Honestly, I don't think the average kitchen is equipped to identify (with any accuracy) the presence of this molecule in pills that likely vary in impurities, fillers, etc. depending on the website you buy them from.
With that said, I don't think it's unreasonable that someone could develop an inexpensive testing kit that could at least give a "positive" or "negative".
The area of the molecule I would focus on is not the amide or sulfoxide, but the diphenyl group attached to the sulfoxide. These conjugated rings will absorb UV (literature suggests lambda max around 220-230 nm). So you have a molecule that absorbs UV and is hydrophobic, and you need to separate it from the other pill contents for analysis. One way to do this would be with a mini-TLC kit, where the Modafinil could be detected as dark spots under UV light.
- Small vial + cap
- Organic solvent (this would be determined by your
own testing) in dropper bottle
- TLC plate(s)
- Small glass capillary (for spotting plates)
- UV-LED Light
- Cool UV-protective glasses
- Crush pill, add to vial
- Add a few drops of organic solvent (provided by you in dropper bottle)
- Cap vial, shake well (trying to extract Modafinil into organic phase)

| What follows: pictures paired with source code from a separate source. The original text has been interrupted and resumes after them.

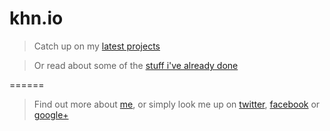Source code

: khn.io
======

> Catch up on my [latest projects](https://github.com/khngrd)

> Or read about some of the [stuff i've already done](https://github.com/khngrd)

======

>Find out more about [me](#bio), or simply look me up on [twitter](https://twitter.com/quazoosl), [facebook](https://www.facebook.com/kasperhn) or [google+](https://plus.google.com/u/0/+KasperHauglandNørgaard/)
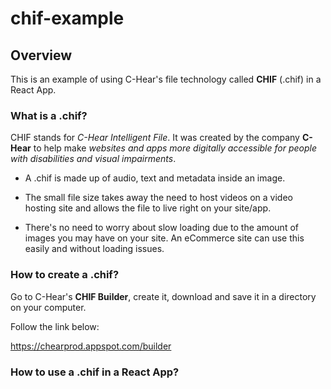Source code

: # chif-example

## Overview

This is an example of using C-Hear's file technology called **CHIF** (.chif) in a React App.

### What is a .chif?

CHIF stands for *C-Hear Intelligent File*. It was created by the company **C-Hear** to help make *websites and apps more digitally accessible for people with disabilities and visual impairments*.

- A .chif is made up of audio, text and metadata inside an image. 

- The small file size takes away the need to host videos on a video hosting site and allows the file to live right on your site/app. 

- There's no need to worry about slow loading due to the amount of images you may have on your site. An eCommerce site can use this easily and without loading issues.

### How to create a .chif?

Go to C-Hear's **CHIF Builder**, create it, download and save it in a directory on your computer. 
  
Follow the link below:
 
 https://chearprod.appspot.com/builder

### How to use a .chif in a React App?


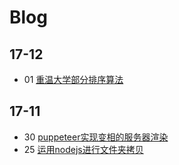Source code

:# Blog
## 17-12
* 01 [重温大学部分排序算法](./算法/sort.md)
## 17-11
* 30 [puppeteer实现变相的服务器渲染](./puppeteer.md)
* 25 [运用nodejs进行文件夹拷贝](./nodejs文件夹拷贝.md)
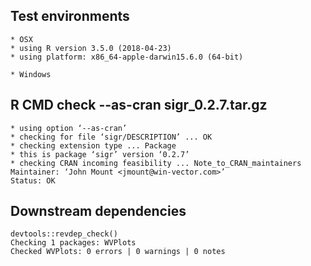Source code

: 

## Test environments

    * OSX
    * using R version 3.5.0 (2018-04-23)
    * using platform: x86_64-apple-darwin15.6.0 (64-bit)

    * Windows

## R CMD check --as-cran sigr_0.2.7.tar.gz 

    * using option ‘--as-cran’
    * checking for file ‘sigr/DESCRIPTION’ ... OK
    * checking extension type ... Package
    * this is package ‘sigr’ version ‘0.2.7’
    * checking CRAN incoming feasibility ... Note_to_CRAN_maintainers
    Maintainer: ‘John Mount <jmount@win-vector.com>’
    Status: OK

## Downstream dependencies

    devtools::revdep_check()
    Checking 1 packages: WVPlots
    Checked WVPlots: 0 errors | 0 warnings | 0 notes
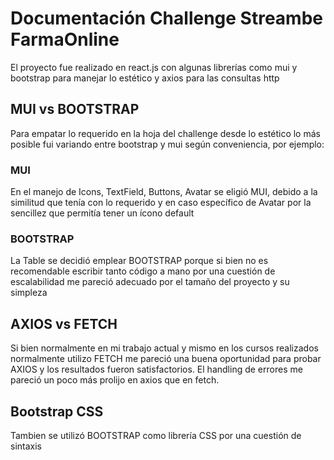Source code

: # Documentación Challenge Streambe FarmaOnline

El proyecto fue realizado en react.js con algunas librerías como mui y bootstrap para manejar lo estético y axios para las consultas http

## MUI vs BOOTSTRAP

Para empatar lo requerido en la hoja del challenge desde lo estético lo más posible fui variando entre bootstrap y mui según conveniencia,
por ejemplo:

### MUI

En el manejo de Icons, TextField, Buttons, Avatar se eligió MUI, debido a la similitud que tenía con lo requerido y en caso específico de Avatar
por la sencillez que permitía tener un ícono default

### BOOTSTRAP

La Table se decidió emplear BOOTSTRAP porque si bien no es recomendable escribir tanto código a mano por una cuestión de escalabilidad me pareció
adecuado por el tamaño del proyecto y su simpleza

## AXIOS vs FETCH

Si bien normalmente en mi trabajo actual y mismo en los cursos realizados normalmente utilizo FETCH me pareció una buena oportunidad para probar AXIOS
y los resultados fueron satisfactorios. El handling de errores me pareció un poco más prolijo en axios que en fetch.

## Bootstrap CSS

Tambien se utilizó BOOTSTRAP como librería CSS por una cuestión de sintaxis
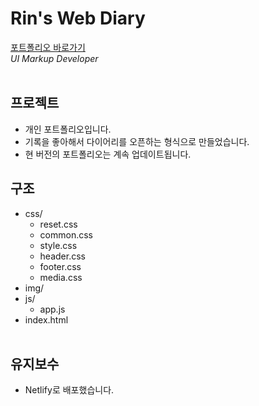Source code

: # Rin's Web Diary

<a href="https://rinswebdiary.netlify.app/">포트폴리오 바로가기</a><br>
_UI Markup Developer_<br><br>

## 프로젝트

- 개인 포트폴리오입니다.<br>
- 기록을 좋아해서 다이어리를 오픈하는 형식으로 만들었습니다.<br>
- 현 버전의 포트폴리오는 계속 업데이트됩니다.<br>

## 구조

- css/
  - reset.css
  - common.css
  - style.css
  - header.css
  - footer.css
  - media.css
- img/
- js/
  - app.js
- index.html
  <br><br>

## 유지보수

- Netlify로 배포했습니다.
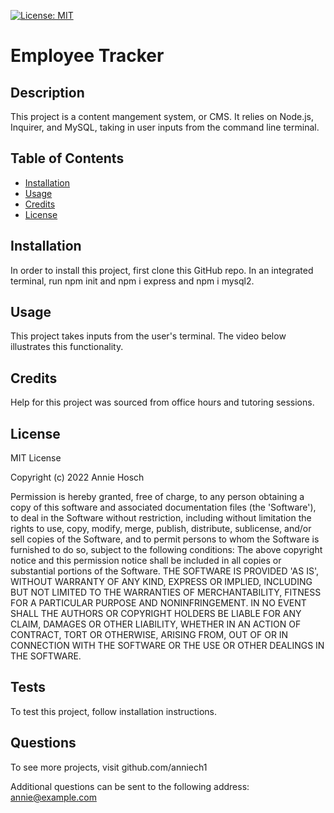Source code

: 
[![License: MIT](https://img.shields.io/badge/License-MIT-yellow.svg)](https://opensource.org/licenses/MIT)

# Employee Tracker
## Description
This project is a content mangement system, or CMS. It relies on Node.js, Inquirer, and MySQL, taking in user inputs from the command line terminal. 

## Table of Contents
- [Installation](#installation)
- [Usage](#usage)
- [Credits](#credits)
- [License](#license)


## Installation
In order to install this project, first clone this GitHub repo. In an integrated terminal, run npm init and npm i express and npm i mysql2.

## Usage
This project takes inputs from the user's terminal. The video below illustrates this functionality.
                           
## Credits 
Help for this project was sourced from office hours and tutoring sessions.

## License
MIT License 


Copyright (c) 2022 Annie Hosch 


Permission is hereby granted, free of charge, to any person obtaining a copy of this software and associated documentation files (the 'Software'), to deal in the Software without restriction, including without limitation the rights to use, copy, modify, merge, publish, distribute, sublicense, and/or sell copies of the Software, and to permit persons to whom the Software is furnished to do so, subject to the following conditions: The above copyright notice and this permission notice shall be included in all copies or substantial portions of the Software. THE SOFTWARE IS PROVIDED 'AS IS', WITHOUT WARRANTY OF ANY KIND, EXPRESS OR IMPLIED, INCLUDING BUT NOT LIMITED TO THE WARRANTIES OF MERCHANTABILITY, FITNESS FOR A PARTICULAR PURPOSE AND NONINFRINGEMENT. IN NO EVENT SHALL THE AUTHORS OR COPYRIGHT HOLDERS BE LIABLE FOR ANY CLAIM, DAMAGES OR OTHER  LIABILITY, WHETHER IN AN ACTION OF CONTRACT, TORT OR OTHERWISE, ARISING FROM, OUT OF OR IN CONNECTION WITH THE SOFTWARE OR THE USE OR OTHER DEALINGS IN THE SOFTWARE.

## Tests
To test this project, follow installation instructions.

## Questions
To see more projects, visit github.com/anniech1


Additional questions can be sent to the following address: annie@example.com                 
    
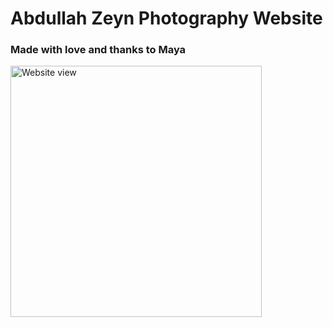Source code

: # Abdullah Zeyn Photography Website

### Made with love and thanks to Maya


<img width="402" alt="Website view" src="https://github.com/azeyn25/Zeyn-Website/assets/70935104/5c72fd89-3ce8-40cc-a64f-7e4c56ed5d7f">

- Spot TLC plate, elute with appropriate solvent
- Compare Rf of spot to the Rf of Modafinil standard (alternatively, the presence or absence of the Modafinil spot may be enough to provide a positive or negative result).
If you are the person developing such a kit, calibration would need to be done using a known "good" sample of the Modafinil. I would be careful to watch for other UV absorbing impurities that may be found in the pills (e.g. reagents from synthesis). You could confirm these results using an HPLC with UV detector or NMR (or whatever other appropriate techniques you have access to).
If all else fails, do as the previous answer says and smell your pee!